• PROVIDED DATA:
****
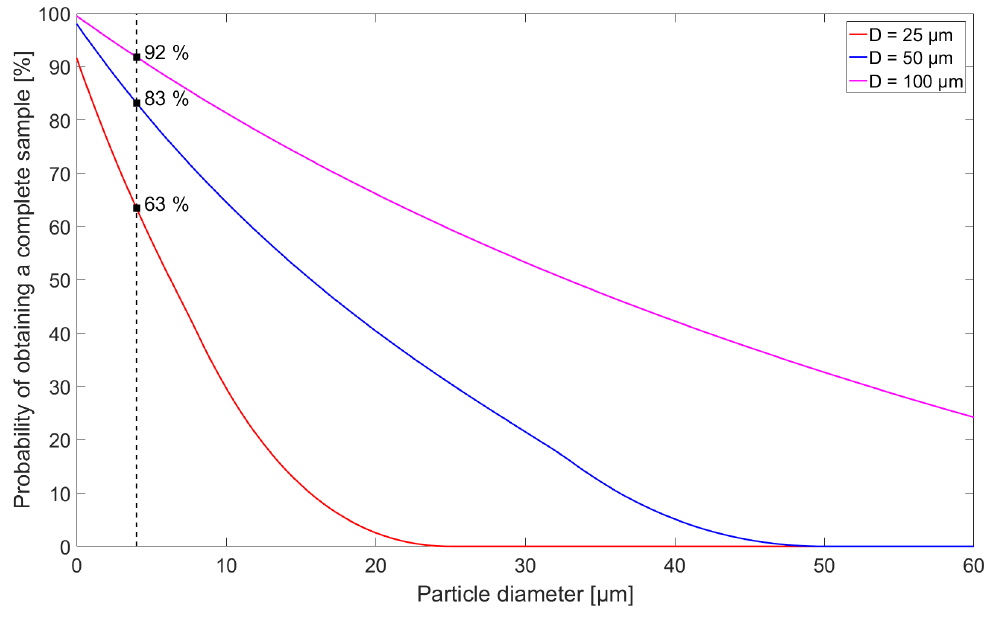
Figure 3. Theoretical curves for the probability of obtaining a complete sample for three detector aperture diameters ( D = 25, 50 and 100 µm) as a function of particle diameter. The probability of obtaining a complete sample when d = 4µm (dashed line) is displayed in the plot for the three different aperture sizes, since it constitutes the current lower detection limit of optical particle counters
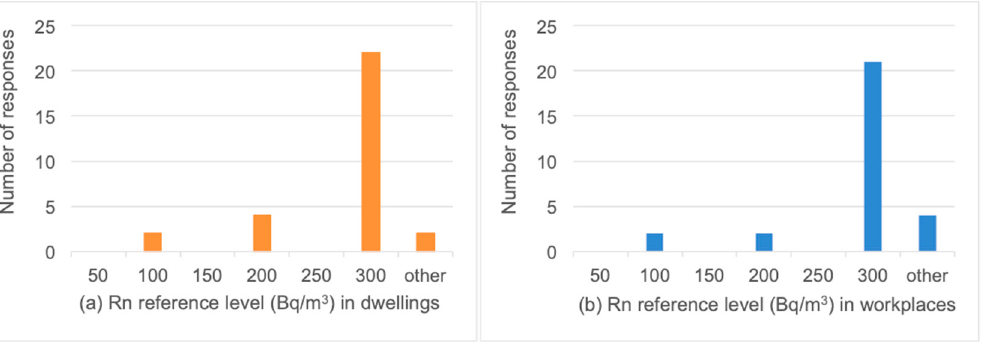
Figure 4. Reference levels for radon concentration in: ( a ) dwellings (orange), ( b ) workplaces (blue).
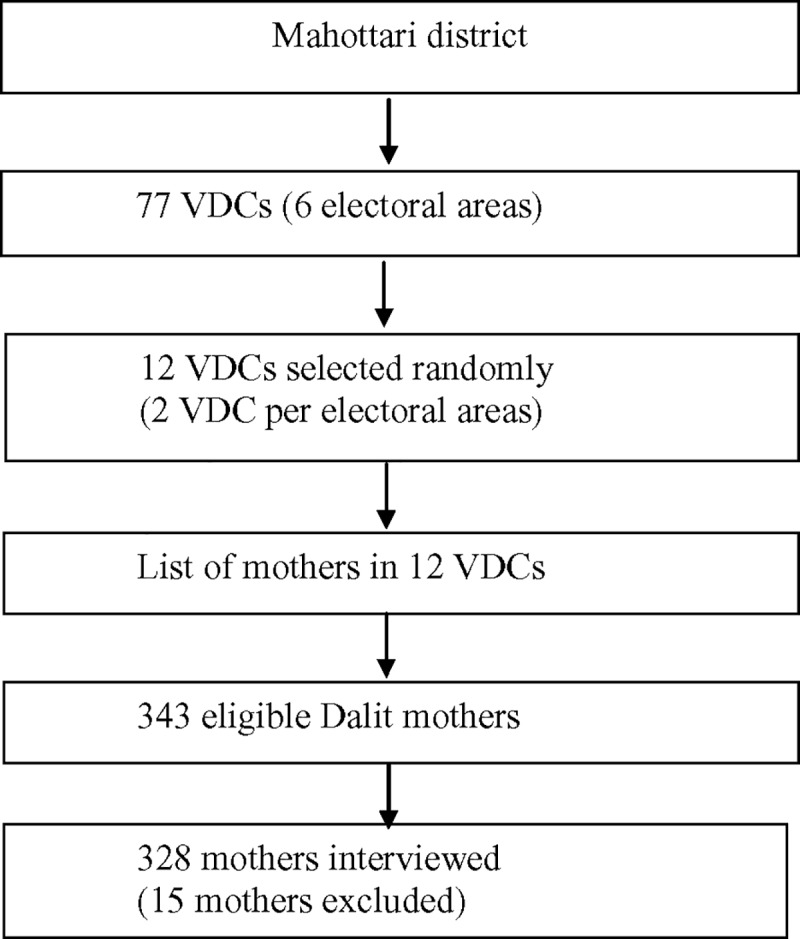
Sampling procedure.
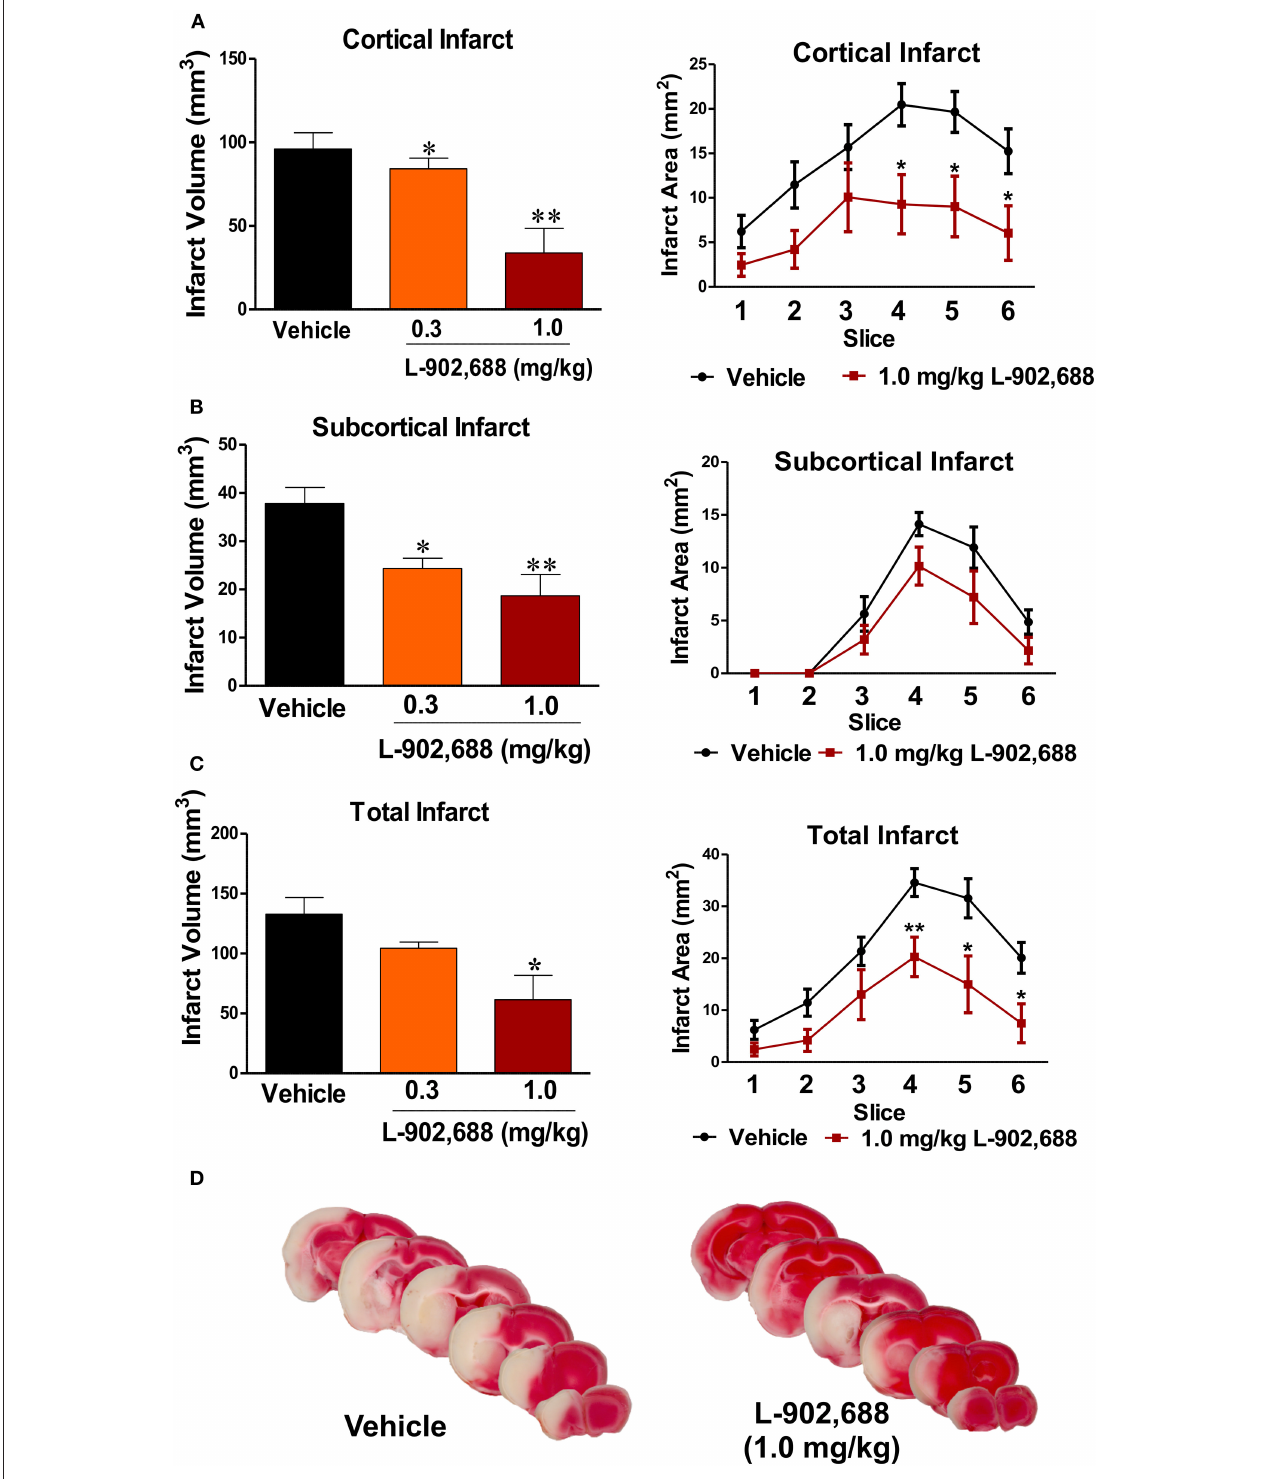
FIGURE 1 | Reduced Infarct with EP4 Agonist L-902,688. Using a one-way ANOVA with a Dunnett’s Multiple Comparison posttest, we found that 1.0 mg/kg significantly reduced infarct size in both the (A) cortex ( p = 0.0012) and the (B) subcortex ( p = 0.0018). (C) Total infarct volume is reduced with 1.0 mg/kg L-902,688 (Students’ t -test * P = 0.0123) (D) Representative TTC-stained slices from a vehicle- and L-902,688-treated brains after 24h of reperfusion following 90min of MCAO. Vehicle ( n = 10), 0.3 mg/kg ( n = 8), and 1.0 mg/kg ( n = 8) L-902,688. * P < 0.05 and ** P < 0.01 compared with vehicle.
****
• WHAT TO PRODUCE: Skip the pictures. Write out exactly the lines from the one with "Sampling procedure." through the last line of the listing, both ends included, and nothing more.

• SOLUTION:
Sampling procedure.
FIGURE 1 | Reduced Infarct with EP4 Agonist L-902,688. Using a one-way ANOVA with a Dunnett’s Multiple Comparison posttest, we found that 1.0 mg/kg significantly reduced infarct size in both the (A) cortex ( p = 0.0012) and the (B) subcortex ( p = 0.0018). (C) Total infarct volume is reduced with 1.0 mg/kg L-902,688 (Students’ t -test * P = 0.0123) (D) Representative TTC-stained slices from a vehicle- and L-902,688-treated brains after 24h of reperfusion following 90min of MCAO. Vehicle ( n = 10), 0.3 mg/kg ( n = 8), and 1.0 mg/kg ( n = 8) L-902,688. * P < 0.05 and ** P < 0.01 compared with vehicle.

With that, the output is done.